WORK ORDER
Extract, from the listing that follows, each line containing the word "lines".

EXTRACTED INFORMATION
····················

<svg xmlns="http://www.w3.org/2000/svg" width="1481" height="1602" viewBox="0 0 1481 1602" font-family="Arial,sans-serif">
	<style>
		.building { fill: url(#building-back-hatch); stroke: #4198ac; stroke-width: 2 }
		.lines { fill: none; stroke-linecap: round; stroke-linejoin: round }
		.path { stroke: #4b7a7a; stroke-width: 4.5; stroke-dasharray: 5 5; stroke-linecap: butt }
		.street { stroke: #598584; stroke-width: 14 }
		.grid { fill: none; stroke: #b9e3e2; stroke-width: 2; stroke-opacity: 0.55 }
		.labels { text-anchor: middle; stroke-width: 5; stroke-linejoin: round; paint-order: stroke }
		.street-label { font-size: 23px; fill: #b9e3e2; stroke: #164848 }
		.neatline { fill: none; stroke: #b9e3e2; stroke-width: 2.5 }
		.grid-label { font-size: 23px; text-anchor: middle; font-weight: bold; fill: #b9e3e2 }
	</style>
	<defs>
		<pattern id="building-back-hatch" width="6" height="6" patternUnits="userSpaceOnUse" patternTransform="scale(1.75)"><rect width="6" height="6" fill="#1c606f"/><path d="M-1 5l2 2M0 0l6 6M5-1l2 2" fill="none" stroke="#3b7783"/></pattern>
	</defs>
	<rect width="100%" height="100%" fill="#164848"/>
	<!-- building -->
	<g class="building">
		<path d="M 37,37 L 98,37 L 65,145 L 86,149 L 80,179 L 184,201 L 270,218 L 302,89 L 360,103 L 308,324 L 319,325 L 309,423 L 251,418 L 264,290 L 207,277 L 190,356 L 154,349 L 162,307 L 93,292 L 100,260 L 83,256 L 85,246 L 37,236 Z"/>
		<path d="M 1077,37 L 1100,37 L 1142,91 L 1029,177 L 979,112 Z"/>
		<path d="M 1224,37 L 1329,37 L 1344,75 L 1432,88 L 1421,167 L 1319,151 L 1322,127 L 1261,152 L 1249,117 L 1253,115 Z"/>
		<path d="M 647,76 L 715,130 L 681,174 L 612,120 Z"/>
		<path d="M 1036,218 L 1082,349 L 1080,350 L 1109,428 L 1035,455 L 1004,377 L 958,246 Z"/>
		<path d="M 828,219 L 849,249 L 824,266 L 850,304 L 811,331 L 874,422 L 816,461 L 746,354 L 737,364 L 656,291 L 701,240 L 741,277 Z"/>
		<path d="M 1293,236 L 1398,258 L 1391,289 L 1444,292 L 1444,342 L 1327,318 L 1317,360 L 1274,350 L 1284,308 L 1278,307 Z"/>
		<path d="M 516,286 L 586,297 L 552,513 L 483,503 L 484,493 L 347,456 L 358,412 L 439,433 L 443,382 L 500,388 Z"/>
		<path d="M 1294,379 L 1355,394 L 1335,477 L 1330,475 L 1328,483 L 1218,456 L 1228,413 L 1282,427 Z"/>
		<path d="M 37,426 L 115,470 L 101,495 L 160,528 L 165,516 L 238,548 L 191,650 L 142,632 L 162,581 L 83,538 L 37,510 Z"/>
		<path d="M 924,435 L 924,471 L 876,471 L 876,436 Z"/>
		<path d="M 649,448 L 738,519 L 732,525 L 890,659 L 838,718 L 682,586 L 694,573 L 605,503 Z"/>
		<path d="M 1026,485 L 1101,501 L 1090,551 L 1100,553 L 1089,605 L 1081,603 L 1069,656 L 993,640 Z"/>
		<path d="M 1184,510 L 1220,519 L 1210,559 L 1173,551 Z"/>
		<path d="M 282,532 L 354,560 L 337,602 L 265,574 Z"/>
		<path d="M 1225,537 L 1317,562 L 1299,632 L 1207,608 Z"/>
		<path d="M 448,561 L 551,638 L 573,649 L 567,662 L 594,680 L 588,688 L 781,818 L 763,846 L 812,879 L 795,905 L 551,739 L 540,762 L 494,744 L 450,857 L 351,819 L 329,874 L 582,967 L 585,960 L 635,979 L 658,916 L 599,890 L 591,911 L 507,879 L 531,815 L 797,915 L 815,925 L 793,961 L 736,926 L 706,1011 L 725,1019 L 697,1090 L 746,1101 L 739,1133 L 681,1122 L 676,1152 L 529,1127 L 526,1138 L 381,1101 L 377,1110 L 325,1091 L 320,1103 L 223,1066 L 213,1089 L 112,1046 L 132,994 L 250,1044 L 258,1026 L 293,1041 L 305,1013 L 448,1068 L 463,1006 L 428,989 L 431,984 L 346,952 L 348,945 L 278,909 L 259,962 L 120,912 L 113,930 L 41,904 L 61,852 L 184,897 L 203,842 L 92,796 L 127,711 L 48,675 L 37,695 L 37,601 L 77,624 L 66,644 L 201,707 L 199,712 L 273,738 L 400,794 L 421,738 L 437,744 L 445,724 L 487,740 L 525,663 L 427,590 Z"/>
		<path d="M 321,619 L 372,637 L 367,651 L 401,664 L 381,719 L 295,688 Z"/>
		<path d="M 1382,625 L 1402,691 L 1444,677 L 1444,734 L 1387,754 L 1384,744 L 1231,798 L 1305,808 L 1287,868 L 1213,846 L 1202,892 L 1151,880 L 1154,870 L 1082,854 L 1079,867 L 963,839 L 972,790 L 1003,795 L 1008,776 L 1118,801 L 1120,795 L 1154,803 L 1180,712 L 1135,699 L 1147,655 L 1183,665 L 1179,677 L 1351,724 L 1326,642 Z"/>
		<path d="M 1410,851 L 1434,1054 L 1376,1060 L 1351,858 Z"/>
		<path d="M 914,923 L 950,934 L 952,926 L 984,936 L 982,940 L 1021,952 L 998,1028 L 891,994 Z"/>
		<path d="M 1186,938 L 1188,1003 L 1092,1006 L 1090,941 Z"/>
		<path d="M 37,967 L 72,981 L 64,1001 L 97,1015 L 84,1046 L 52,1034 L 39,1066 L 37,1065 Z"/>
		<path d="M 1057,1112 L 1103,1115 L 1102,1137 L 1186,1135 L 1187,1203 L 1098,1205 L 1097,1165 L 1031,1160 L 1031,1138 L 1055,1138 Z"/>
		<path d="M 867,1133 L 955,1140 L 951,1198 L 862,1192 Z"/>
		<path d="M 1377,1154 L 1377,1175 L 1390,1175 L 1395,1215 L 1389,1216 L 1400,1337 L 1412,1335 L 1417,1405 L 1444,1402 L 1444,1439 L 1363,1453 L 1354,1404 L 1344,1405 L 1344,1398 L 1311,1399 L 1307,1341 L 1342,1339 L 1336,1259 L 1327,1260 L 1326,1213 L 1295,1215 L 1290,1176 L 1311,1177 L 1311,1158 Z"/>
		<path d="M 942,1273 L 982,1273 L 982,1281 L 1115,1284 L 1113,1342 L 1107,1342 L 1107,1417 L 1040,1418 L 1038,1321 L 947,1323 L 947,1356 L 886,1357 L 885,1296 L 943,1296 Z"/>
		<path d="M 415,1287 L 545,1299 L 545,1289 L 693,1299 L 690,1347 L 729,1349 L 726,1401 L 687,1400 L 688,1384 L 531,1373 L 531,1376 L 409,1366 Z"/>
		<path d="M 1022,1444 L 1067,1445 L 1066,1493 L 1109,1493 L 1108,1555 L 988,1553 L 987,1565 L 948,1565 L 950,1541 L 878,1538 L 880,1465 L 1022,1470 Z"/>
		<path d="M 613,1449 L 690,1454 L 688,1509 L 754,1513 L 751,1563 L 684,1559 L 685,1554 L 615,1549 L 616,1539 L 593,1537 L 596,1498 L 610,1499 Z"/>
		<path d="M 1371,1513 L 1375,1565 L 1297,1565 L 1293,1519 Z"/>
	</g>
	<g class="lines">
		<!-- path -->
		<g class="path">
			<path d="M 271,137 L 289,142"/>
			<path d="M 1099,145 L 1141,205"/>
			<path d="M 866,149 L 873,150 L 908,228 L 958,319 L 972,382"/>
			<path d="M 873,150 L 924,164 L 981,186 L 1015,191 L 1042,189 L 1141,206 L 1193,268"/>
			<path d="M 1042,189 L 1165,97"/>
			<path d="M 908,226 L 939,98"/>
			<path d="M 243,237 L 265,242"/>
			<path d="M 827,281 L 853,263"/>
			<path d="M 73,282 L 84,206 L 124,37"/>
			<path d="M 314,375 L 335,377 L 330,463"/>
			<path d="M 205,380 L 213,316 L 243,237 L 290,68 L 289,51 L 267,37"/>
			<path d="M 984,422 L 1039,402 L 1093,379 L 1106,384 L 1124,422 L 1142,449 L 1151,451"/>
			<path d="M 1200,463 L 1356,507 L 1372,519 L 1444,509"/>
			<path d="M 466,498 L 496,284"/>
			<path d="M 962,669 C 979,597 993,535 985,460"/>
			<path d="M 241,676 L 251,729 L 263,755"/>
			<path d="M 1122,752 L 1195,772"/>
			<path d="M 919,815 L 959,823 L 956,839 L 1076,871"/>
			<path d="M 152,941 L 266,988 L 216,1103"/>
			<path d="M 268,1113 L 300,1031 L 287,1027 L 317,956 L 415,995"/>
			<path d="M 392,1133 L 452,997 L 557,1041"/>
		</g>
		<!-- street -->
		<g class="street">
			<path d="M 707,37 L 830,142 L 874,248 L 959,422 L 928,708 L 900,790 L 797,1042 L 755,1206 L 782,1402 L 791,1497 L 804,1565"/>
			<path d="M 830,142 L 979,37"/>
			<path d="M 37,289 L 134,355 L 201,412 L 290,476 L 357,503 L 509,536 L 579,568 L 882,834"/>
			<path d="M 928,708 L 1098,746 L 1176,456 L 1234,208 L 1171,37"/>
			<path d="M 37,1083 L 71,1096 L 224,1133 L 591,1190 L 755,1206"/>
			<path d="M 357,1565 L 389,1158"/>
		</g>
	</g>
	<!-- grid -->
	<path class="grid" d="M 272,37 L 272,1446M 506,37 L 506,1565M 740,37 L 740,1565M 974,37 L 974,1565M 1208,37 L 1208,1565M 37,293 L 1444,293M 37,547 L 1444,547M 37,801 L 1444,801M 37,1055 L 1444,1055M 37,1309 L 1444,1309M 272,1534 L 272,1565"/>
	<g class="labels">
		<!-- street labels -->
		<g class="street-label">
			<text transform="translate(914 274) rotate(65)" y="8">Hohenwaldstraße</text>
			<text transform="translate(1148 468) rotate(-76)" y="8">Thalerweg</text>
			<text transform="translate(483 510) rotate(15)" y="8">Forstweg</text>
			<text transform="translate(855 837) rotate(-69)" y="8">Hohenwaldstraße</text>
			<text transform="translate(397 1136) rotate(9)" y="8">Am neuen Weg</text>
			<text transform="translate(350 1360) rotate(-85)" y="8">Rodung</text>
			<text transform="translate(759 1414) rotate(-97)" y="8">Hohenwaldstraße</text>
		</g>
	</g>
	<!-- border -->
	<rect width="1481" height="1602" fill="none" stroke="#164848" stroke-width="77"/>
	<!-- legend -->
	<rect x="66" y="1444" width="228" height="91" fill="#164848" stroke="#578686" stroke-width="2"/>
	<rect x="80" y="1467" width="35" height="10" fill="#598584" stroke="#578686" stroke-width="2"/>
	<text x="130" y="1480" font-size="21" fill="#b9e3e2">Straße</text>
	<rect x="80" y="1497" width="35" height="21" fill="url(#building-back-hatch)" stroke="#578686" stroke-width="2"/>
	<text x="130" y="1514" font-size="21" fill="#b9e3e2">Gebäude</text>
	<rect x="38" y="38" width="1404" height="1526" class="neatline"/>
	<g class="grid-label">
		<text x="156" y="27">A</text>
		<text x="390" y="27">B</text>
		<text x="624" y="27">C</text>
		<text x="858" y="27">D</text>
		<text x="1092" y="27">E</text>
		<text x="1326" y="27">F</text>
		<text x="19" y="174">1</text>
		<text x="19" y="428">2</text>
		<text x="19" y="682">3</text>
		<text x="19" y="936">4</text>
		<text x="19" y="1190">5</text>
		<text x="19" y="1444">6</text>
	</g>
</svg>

····················

RESPONSE FOR THIS EXERCISE
		.lines { fill: none; stroke-linecap: round; stroke-linejoin: round }
	<g class="lines">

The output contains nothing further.